-- Your objective --
Scan the records below for the line with "right shoulder: (483, 273)" and the line with "left shoulder: (883, 407)", and retype that range exactly, both ends included, pictures excepted.

Data section start

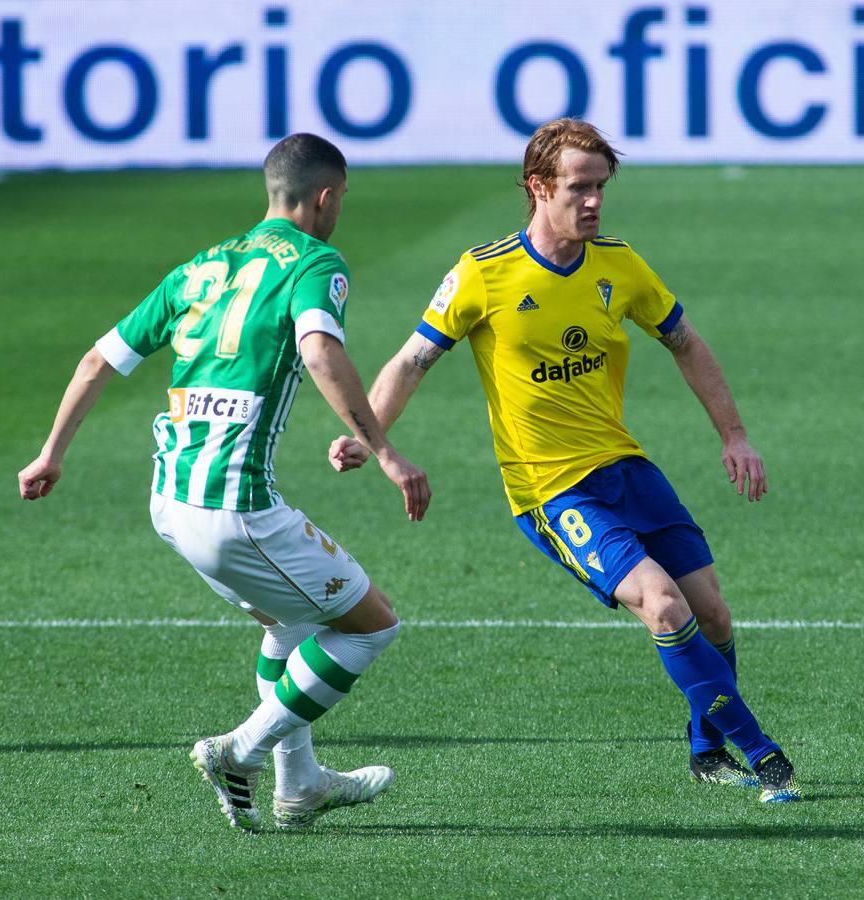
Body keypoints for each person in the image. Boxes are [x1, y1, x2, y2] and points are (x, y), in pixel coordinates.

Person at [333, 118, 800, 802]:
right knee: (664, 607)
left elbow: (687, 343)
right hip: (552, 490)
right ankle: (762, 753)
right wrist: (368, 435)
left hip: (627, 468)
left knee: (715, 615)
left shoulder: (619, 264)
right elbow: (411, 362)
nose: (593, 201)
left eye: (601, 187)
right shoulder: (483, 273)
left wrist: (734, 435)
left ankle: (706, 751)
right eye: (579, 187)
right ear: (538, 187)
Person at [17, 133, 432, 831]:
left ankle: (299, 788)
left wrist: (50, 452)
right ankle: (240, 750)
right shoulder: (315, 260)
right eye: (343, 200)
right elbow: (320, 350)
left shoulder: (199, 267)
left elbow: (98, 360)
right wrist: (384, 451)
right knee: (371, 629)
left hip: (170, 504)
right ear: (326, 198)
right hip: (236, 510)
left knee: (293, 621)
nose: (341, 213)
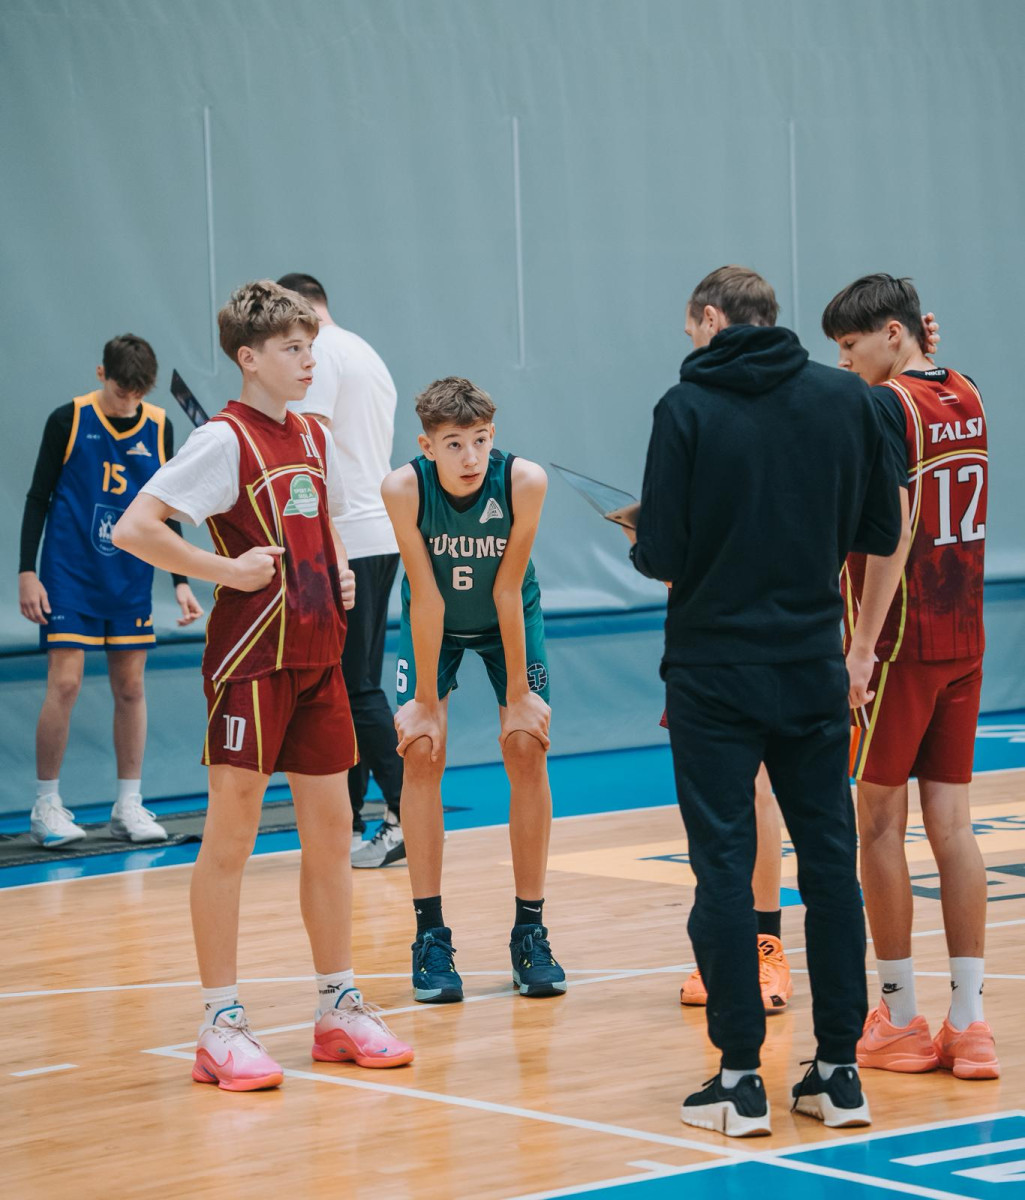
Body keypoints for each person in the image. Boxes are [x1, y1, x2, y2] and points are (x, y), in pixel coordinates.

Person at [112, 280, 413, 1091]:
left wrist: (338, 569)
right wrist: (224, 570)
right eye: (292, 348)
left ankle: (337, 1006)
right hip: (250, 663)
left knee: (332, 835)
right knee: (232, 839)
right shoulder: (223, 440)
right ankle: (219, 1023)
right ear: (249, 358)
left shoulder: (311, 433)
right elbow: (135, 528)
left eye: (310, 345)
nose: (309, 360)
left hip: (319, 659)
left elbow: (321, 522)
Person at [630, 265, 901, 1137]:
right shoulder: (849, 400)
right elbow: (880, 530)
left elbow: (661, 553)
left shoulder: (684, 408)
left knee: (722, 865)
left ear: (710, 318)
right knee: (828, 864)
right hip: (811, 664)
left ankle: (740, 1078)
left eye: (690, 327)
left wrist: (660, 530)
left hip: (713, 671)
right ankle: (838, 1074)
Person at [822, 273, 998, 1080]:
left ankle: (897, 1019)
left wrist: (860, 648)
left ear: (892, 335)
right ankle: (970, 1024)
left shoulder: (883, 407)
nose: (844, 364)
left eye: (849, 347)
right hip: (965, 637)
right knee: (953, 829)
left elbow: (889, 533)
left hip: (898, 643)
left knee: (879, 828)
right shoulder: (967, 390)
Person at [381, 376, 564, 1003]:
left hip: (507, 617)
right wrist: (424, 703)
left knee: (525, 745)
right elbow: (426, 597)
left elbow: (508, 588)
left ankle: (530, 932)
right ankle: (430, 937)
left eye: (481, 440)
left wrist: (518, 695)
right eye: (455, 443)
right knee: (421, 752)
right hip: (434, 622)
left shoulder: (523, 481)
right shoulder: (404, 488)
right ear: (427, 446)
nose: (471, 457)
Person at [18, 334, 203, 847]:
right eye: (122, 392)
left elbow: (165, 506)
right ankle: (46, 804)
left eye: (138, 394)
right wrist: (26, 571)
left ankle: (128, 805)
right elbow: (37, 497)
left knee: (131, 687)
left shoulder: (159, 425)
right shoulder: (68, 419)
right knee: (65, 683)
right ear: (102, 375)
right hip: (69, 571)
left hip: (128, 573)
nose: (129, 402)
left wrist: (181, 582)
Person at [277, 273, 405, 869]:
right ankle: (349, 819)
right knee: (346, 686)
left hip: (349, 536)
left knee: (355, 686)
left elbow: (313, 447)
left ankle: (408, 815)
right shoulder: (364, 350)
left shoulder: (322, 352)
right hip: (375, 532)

Data section end

-- Result of the exercise --
right shoulder: (483, 273)
left wrist: (734, 435)
left ankle: (706, 751)
right eye: (579, 187)
right ear: (538, 187)
Person at [17, 133, 432, 831]:
left ankle: (299, 788)
left wrist: (50, 452)
right ankle: (240, 750)
right shoulder: (315, 260)
right eye: (343, 200)
right elbow: (320, 350)
left shoulder: (199, 267)
left elbow: (98, 360)
right wrist: (384, 451)
right knee: (371, 629)
left hip: (170, 504)
right ear: (326, 198)
right hip: (236, 510)
left knee: (293, 621)
nose: (341, 213)
Body keypoints for each person in the image. Boxes are [x1, y1, x2, y2] and points are (x, y), in pixel coordinates.

Person at [112, 280, 413, 1091]:
left wrist: (338, 569)
right wrist: (224, 570)
right eye: (292, 348)
left ankle: (337, 1006)
right hip: (250, 663)
left knee: (332, 835)
right knee: (232, 839)
right shoulder: (223, 440)
right ankle: (219, 1023)
right ear: (249, 358)
left shoulder: (311, 433)
right elbow: (135, 528)
left eye: (310, 345)
nose: (309, 360)
left hip: (319, 659)
left elbow: (321, 522)
Person at [630, 265, 901, 1137]:
right shoulder: (849, 400)
right elbow: (880, 530)
left elbow: (661, 553)
left shoulder: (684, 408)
left knee: (722, 865)
left ear: (710, 318)
right knee: (828, 864)
right hip: (811, 664)
left ankle: (740, 1078)
left eye: (690, 327)
left wrist: (660, 530)
left hip: (713, 671)
right ankle: (838, 1074)
Person at [822, 273, 998, 1080]:
left ankle: (897, 1019)
left wrist: (860, 648)
left ear: (892, 335)
right ankle: (970, 1024)
left shoulder: (883, 407)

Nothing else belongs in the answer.